Present these lines as a numbered list, omitting blank lines and leaving the pictures out of the answer.

(Data block)

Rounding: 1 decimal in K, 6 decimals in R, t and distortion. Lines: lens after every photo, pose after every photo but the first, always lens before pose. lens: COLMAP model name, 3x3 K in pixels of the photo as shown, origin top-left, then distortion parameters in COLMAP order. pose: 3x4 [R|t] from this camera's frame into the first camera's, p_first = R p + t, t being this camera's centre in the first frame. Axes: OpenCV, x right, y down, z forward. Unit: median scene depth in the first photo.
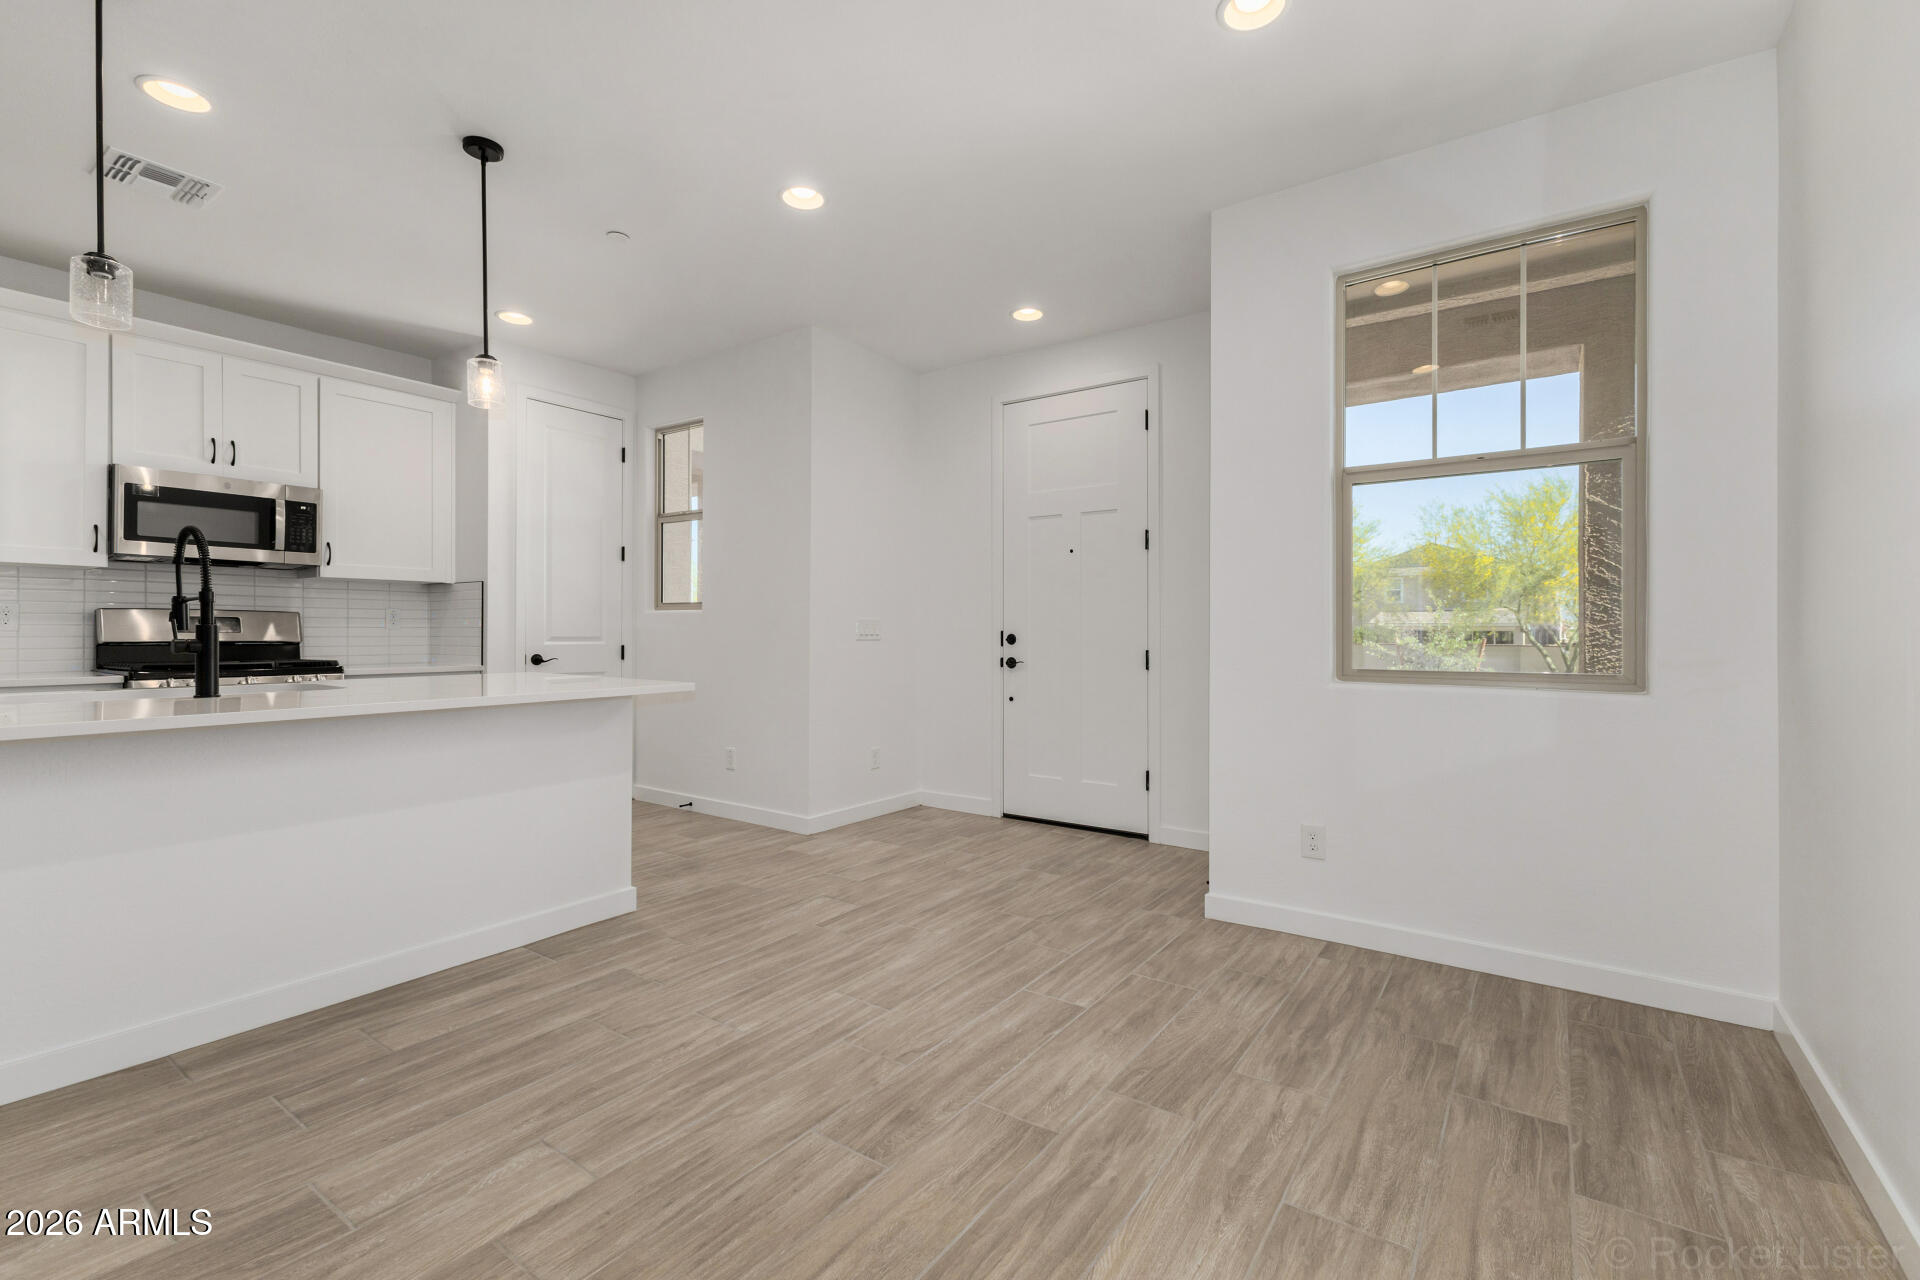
lens RADIAL K [[839.2, 0, 961.0], [0, 839.2, 623.5], [0, 0, 1]] dist [0.020590, -0.008230]
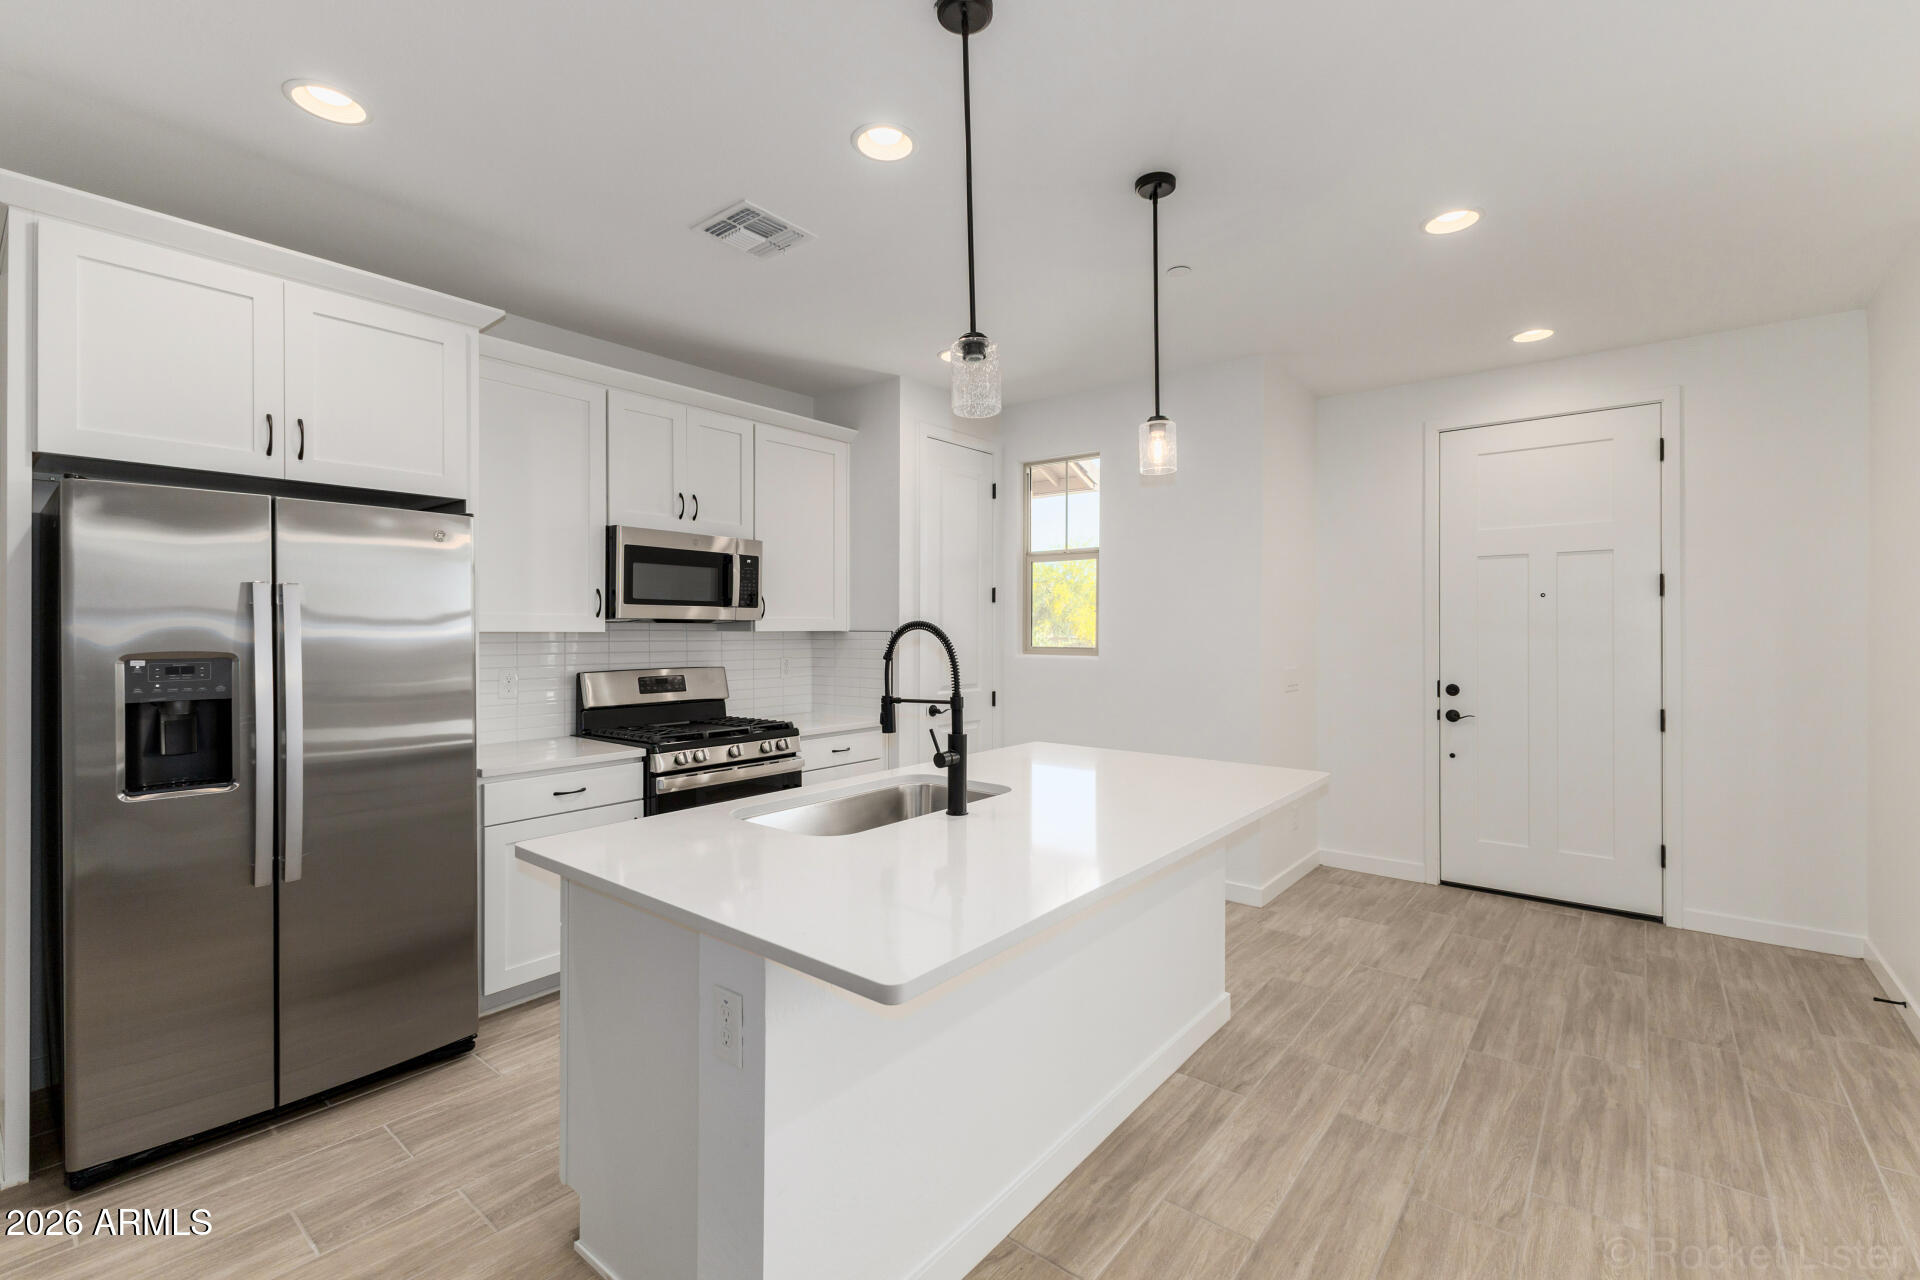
lens RADIAL K [[837.7, 0, 963.2], [0, 837.7, 623.5], [0, 0, 1]] dist [0.016385, -0.000260]
pose [[0.998228, -0.004816, -0.059307, -0.652268], [0.004978, 0.999984, 0.002595, -0.091509], [0.059294, -0.002885, 0.998236, 0.088921]]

(End Data block)

### Written response
1. Rounding: 1 decimal in K, 6 decimals in R, t and distortion. Lines: lens after every photo, pose after every photo but the first, always lens before pose. lens: COLMAP model name, 3x3 K in pixels of the photo as shown, origin top-left, then distortion parameters in COLMAP order. pose: 3x4 [R|t] from this camera's frame into the first camera's, p_first = R p + t, t being this camera's centre in the first frame. Axes: OpenCV, x right, y down, z forward. Unit: median scene depth in the first photo.
2. lens RADIAL K [[839.2, 0, 961.0], [0, 839.2, 623.5], [0, 0, 1]] dist [0.020590, -0.008230]
3. lens RADIAL K [[837.7, 0, 963.2], [0, 837.7, 623.5], [0, 0, 1]] dist [0.016385, -0.000260]
4. pose [[0.998228, -0.004816, -0.059307, -0.652268], [0.004978, 0.999984, 0.002595, -0.091509], [0.059294, -0.002885, 0.998236, 0.088921]]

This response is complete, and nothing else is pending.